Hamile bir kadının doğum sancısı…

Cümleler çok tuhaf…

Bebek doğuyor ama o kadar erken ki yaşama sansı çok az, göz göre göre ölüyor, artık nefes alamıyor; bir telaş, kaos derken babası son çare onu tutup doktorun ofisindeki akvaryuma koyuveriyor.

Bebek akvaryumda hareketleniyor, yaşamaya başlıyor, büyüyor ve babası günün birinde onu göz yaşları içinde denize bırakıveriyor.

Çünkü artık akvaryumda yaşamayacak kadar büyük.

Kurgu ilginç, akışı farklı hisler uyandırıyor; fantastik içerik olduğunu anladığım anda sıçrayan heyecan katsayım ve kitabın sonraki sayfaları…

Ali… Başına tuhaf şeyler geliyor. Uçuyor

Galata’da bir tuhaf aşk hikayesi, absürt. Sürükleyici ve okumaya devam ediyorsunuz. Acaba sosyal mesajlar içeriyor mu sorusu, emin değilim, olamıyorum. Belki aklından geçti ama uygulamaya gelince ağır basan unsur çok farklı oldu.

Çilem… Kemal Sunal’ın Japonya’dan gelen teknoloji harikası ‘insansı’ robotla yaşadığı aşkın filmi akla geliyor bu kez. Konu güncellenmiş gibi; okuması pratik ve keyifli başka bir hikaye.

Bir garip dondurma hikayesi var sırada. Çok kısa sürelerde biten ilginç serüvenler. Fantastik kurgunun boyutları da genişliyor…

Kısa ama etkili hikayeler devam ediyor derken sona geliyoruz; Su Bülbülü, bu naif çiçek, kapakta da büyükçe göründüğü ve en sona saklandığı için merak uyandırıcı. Ama üzgünüm, kesinlikle adının hakkını vermeyen, apayrı bir dünyada (başka bir evrende) geçiyor Su Bülbülü.

Her şeyin birbirine karıştığı, canlılar arasındaki sınırların kalktığı bir tuhaflıklar silsilesi.

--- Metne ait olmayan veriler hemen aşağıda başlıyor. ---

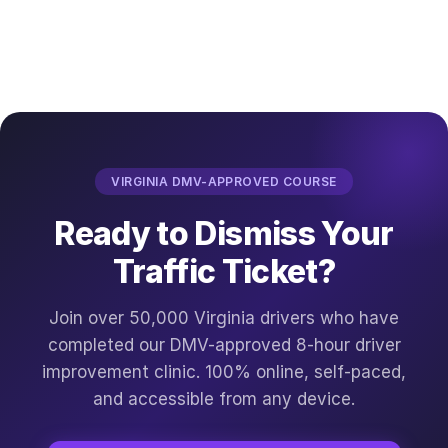
VIRGINIA DMV-APPROVED COURSE
Ready to Dismiss Your
Traffic Ticket?
Join over 50,000 Virginia drivers who have
completed our DMV-approved 8-hour driver
improvement clinic. 100% online, self-paced,
and accessible from any device.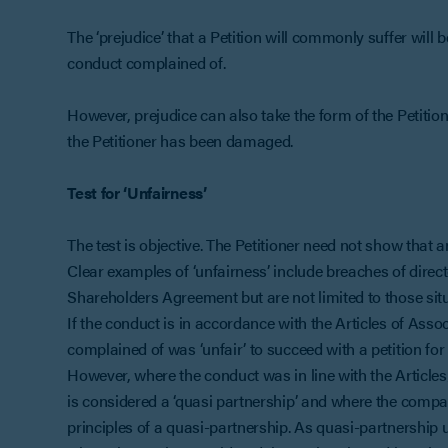
The ‘prejudice’ that a Petition will commonly suffer will 
conduct complained of.
However, prejudice can also take the form of the Petit
the Petitioner has been damaged.
Test for ‘Unfairness’
The test is objective. The Petitioner need not show that 
Clear examples of ‘unfairness’ include breaches of directo
Shareholders Agreement but are not limited to those situ
If the conduct is in accordance with the Articles of Associa
complained of was ‘unfair’ to succeed with a petition for 
However, where the conduct was in line with the Articles/
is considered a ‘quasi partnership’ and where the comp
principles of a quasi-partnership. As quasi-partnership 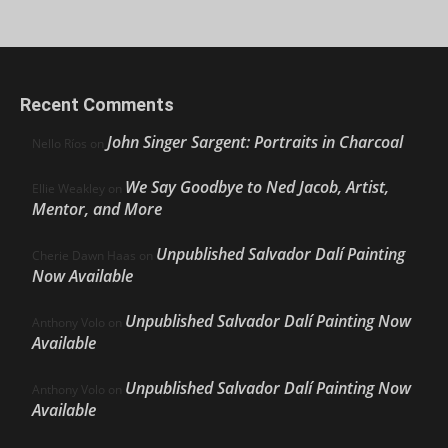
Recent Comments
John Singer Sargent: Portraits in Charcoal
Nello Ríos
on
We Say Goodbye to Ned Jacob, Artist,
Ellie Weakley
on
Mentor, and More
Unpublished Salvador Dalí Painting
Cherie Dawn Haas
on
Now Available
Unpublished Salvador Dalí Painting Now
Anthony Volo
on
Available
Unpublished Salvador Dalí Painting Now
Anthony Volo
on
Available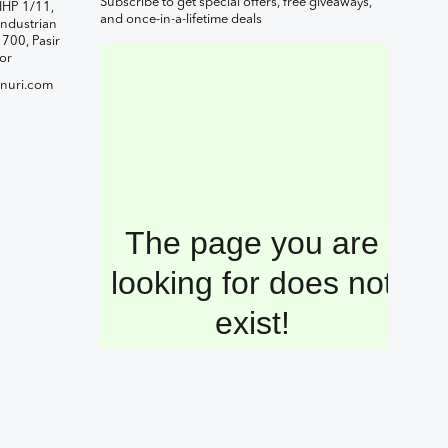
Subscribe to get special offers, free giveaways,
IHP 1/11,
and once-in-a-lifetime deals
ndustrian
1700, Pasir
or
nuri.com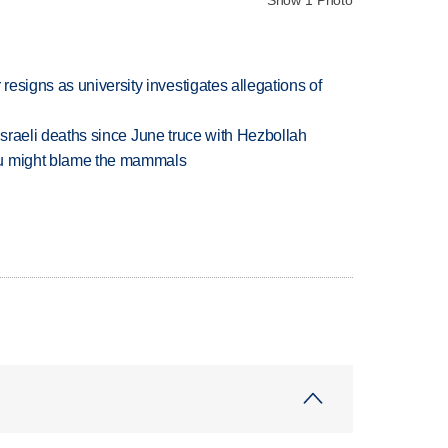
esigns as university investigates allegations of
t Israeli deaths since June truce with Hezbollah
ou might blame the mammals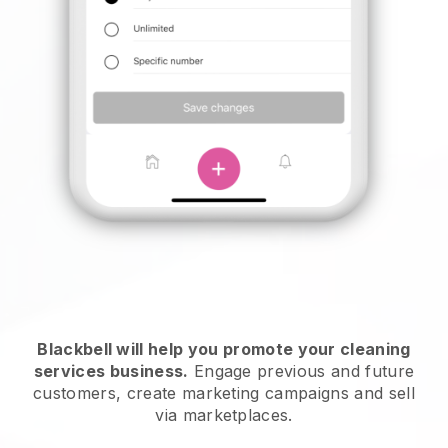
Blackbell will help you promote your cleaning
services business.
Engage previous and future
customers, create marketing campaigns and sell
via marketplaces.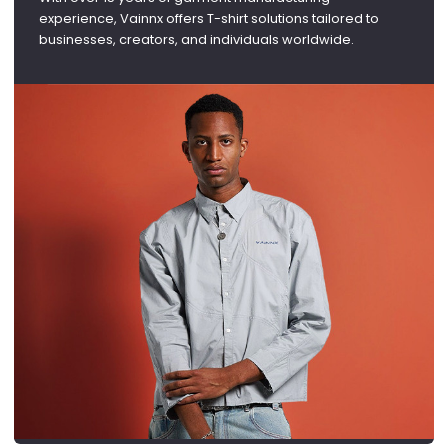
experience, Vainnx offers T-shirt solutions tailored to
businesses, creators, and individuals worldwide.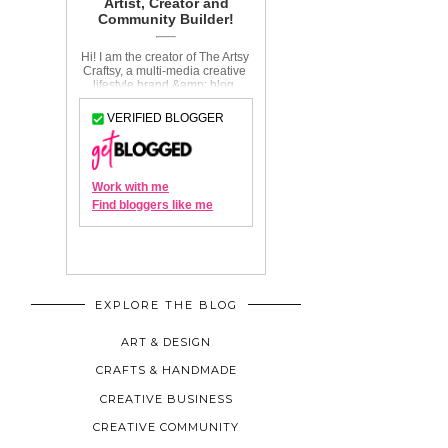
EXPLORE THE BLOG
ART & DESIGN
CRAFTS & HANDMADE
CREATIVE BUSINESS
CREATIVE COMMUNITY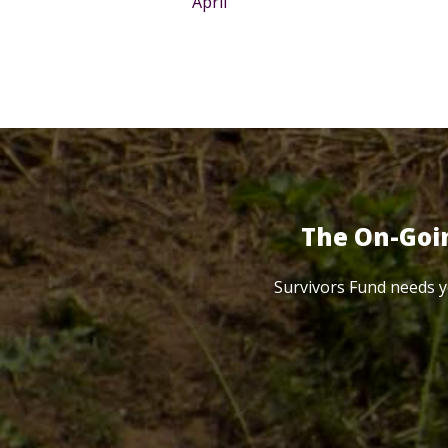
April
The On-Goi
Survivors Fund needs y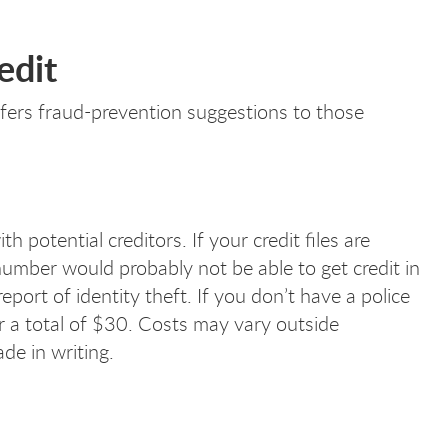
edit
ffers fraud-prevention suggestions to those
 potential creditors. If your credit files are
mber would probably not be able to get credit in
eport of identity theft. If you don’t have a police
or a total of $30. Costs may vary outside
de in writing.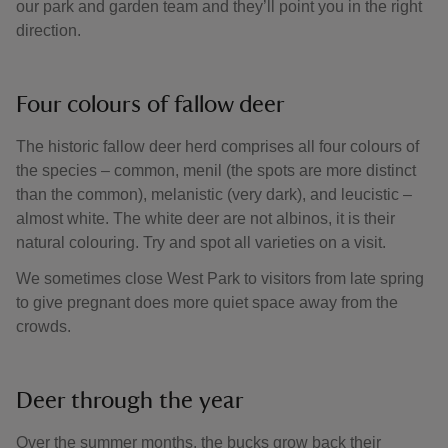
our park and garden team and they’ll point you in the right
direction.
Four colours of fallow deer
The historic fallow deer herd comprises all four colours of
the species – common, menil (the spots are more distinct
than the common), melanistic (very dark), and leucistic –
almost white. The white deer are not albinos, it is their
natural colouring. Try and spot all varieties on a visit.
We sometimes close West Park to visitors from late spring
to give pregnant does more quiet space away from the
crowds.
Deer through the year
Over the summer months, the bucks grow back their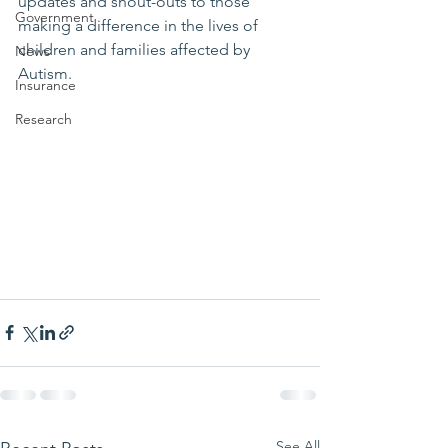
updates and shout-outs to those 
Government
making a difference in the lives of 
children and families affected by 
News
Autism.
Insurance
Research
See All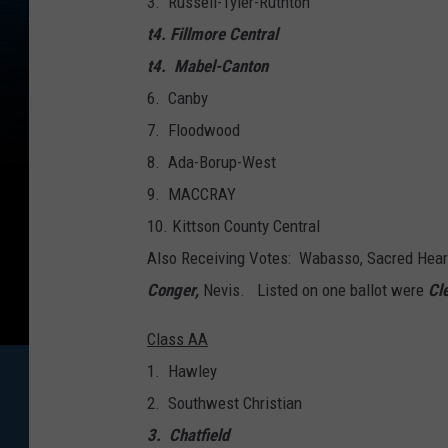
3. Russell-Tyler-Ruthton
t4. Fillmore Central
t4. Mabel-Canton
6. Canby
7. Floodwood
8. Ada-Borup-West
9. MACCRAY
​10. Kittson County Central
Also Receiving Votes: Wabasso, Sacred Heart
Conger,
Nevis. Listed on one ballot were
Cl
Class AA
1. Hawley
2. Southwest Christian
3. Chatfield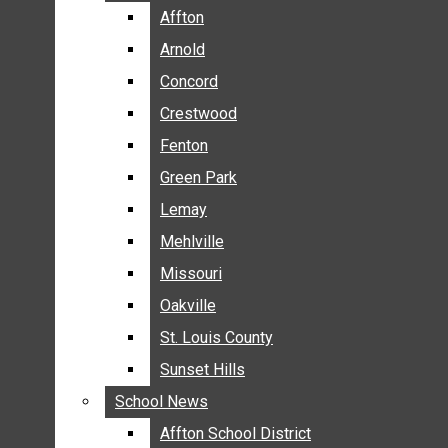
BREAKING NEWS
Affton
Affton
BUSINESS
Arnold
Arnold
CRIME
Concord
Concord
COMMUNITY NEWS
Crestwood
Crestwood
ELECTION
Fenton
Fenton
ENTERTAINMENT
Green Park
Green Park
GALLERIES
Lemay
Lemay
NEWS BY AREA
Mehlville
Mehlville
AFFTON
Missouri
Missouri
ARNOLD
Oakville
Oakville
CONCORD
CRESTWOOD
St. Louis County
St. Louis County
FENTON
Sunset Hills
Sunset Hills
GREEN PARK
School News
School News
LEMAY
Affton School District
Affton School District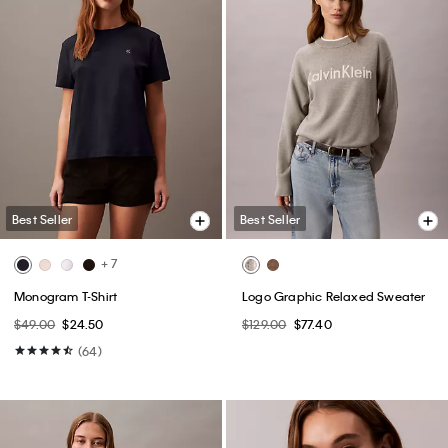
Best Seller
Best Seller
+ 7
Monogram T-Shirt
Logo Graphic Relaxed Sweater
$49.00
$24.50
$129.00
$77.40
(64)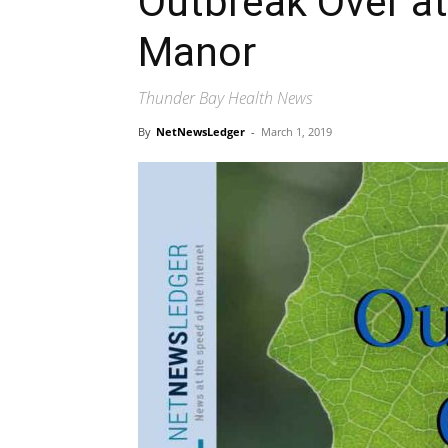
Outbreak Over at
Manor
Thunder Bay Health News
By
NetNewsLedger
-
March 1, 2019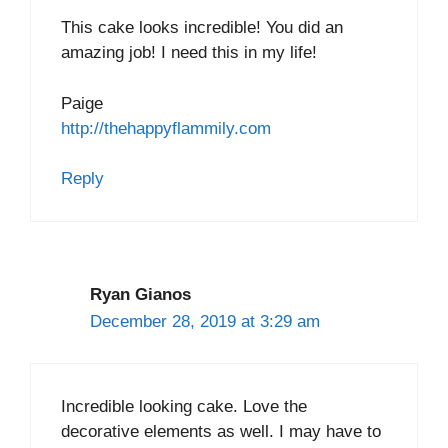
This cake looks incredible! You did an
amazing job! I need this in my life!
Paige
http://thehappyflammily.com
Reply
Ryan Gianos
December 28, 2019 at 3:29 am
Incredible looking cake. Love the
decorative elements as well. I may have to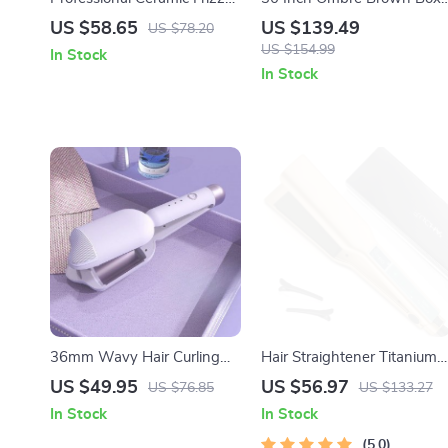
Free Compact Hair Dryer,
Braids Synthetic Lace Front
US $58.65
US $139.49
US $78.20
Ionic, 1875 Watts, Rose
Wig with Baby Hair
US $154.99
In Stock
Gold Blow Dryer
In Stock
36mm Wavy Hair Curling
Hair Straightener Titanium
Wand with Egg Roll Wave
Plate Flat Iron with Touch
US $49.95
US $56.97
US $76.85
US $133.27
Design
Screen – 450°F Professional
In Stock
In Stock
Salon Styling Tool
5.0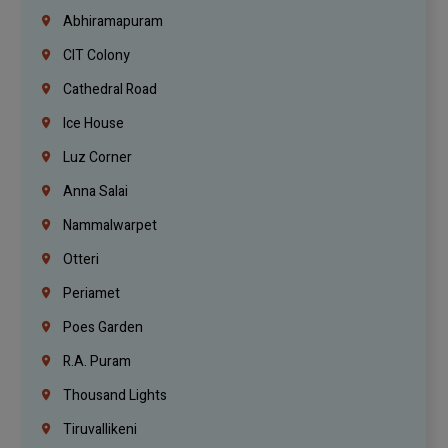
Abhiramapuram
CIT Colony
Cathedral Road
Ice House
Luz Corner
Anna Salai
Nammalwarpet
Otteri
Periamet
Poes Garden
R.A. Puram
Thousand Lights
Tiruvallikeni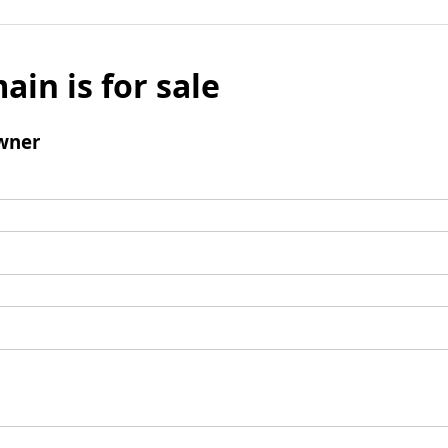
ain is for sale
wner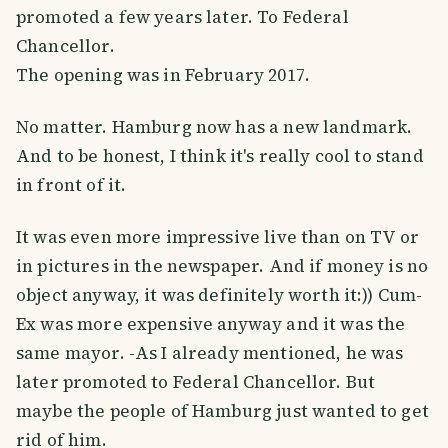
promoted a few years later. To Federal
Chancellor.
The opening was in February 2017.
No matter. Hamburg now has a new landmark.
And to be honest, I think it's really cool to stand
in front of it.
It was even more impressive live than on TV or
in pictures in the newspaper. And if money is no
object anyway, it was definitely worth it:)) Cum-
Ex was more expensive anyway and it was the
same mayor. -As I already mentioned, he was
later promoted to Federal Chancellor. But
maybe the people of Hamburg just wanted to get
rid of him.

Sirkler, Hindistan, komik Türk isimleri, kaplumbağalar, şarkılar, kurbağalar… Gülümsüyorum. Tanımlaması zor değil; yüzünüzde zeki insanlarla karşılaştığınızda mütemadiyen oluşacak türden bir yüz ifadesi kalıyor geriye.

kitap okuma güçlüğü

Afili sözler sarf edecek düzeye pek uzağım ama şunu biliyorum; Türk yazarlar tarafından çok az sayıda fantastik hikaye-roman kaleme alınıyor, duyuruları hep zayıf kalıyor ve çoğu da galiba özellikle ‘kısa kısa’ hikayeler şeklinde. Bunun nedeni, bana kalırsa ‘okur dostu’ olmaya çalışmaktan ileri geliyor. Zira Türk okurunun zaten güç bela bir kitabı açtığını biliyoruz, burada da kendi içine çekmeyen uzun konular yerine kısa parçalarla akışa davet etmek fena fikir değil.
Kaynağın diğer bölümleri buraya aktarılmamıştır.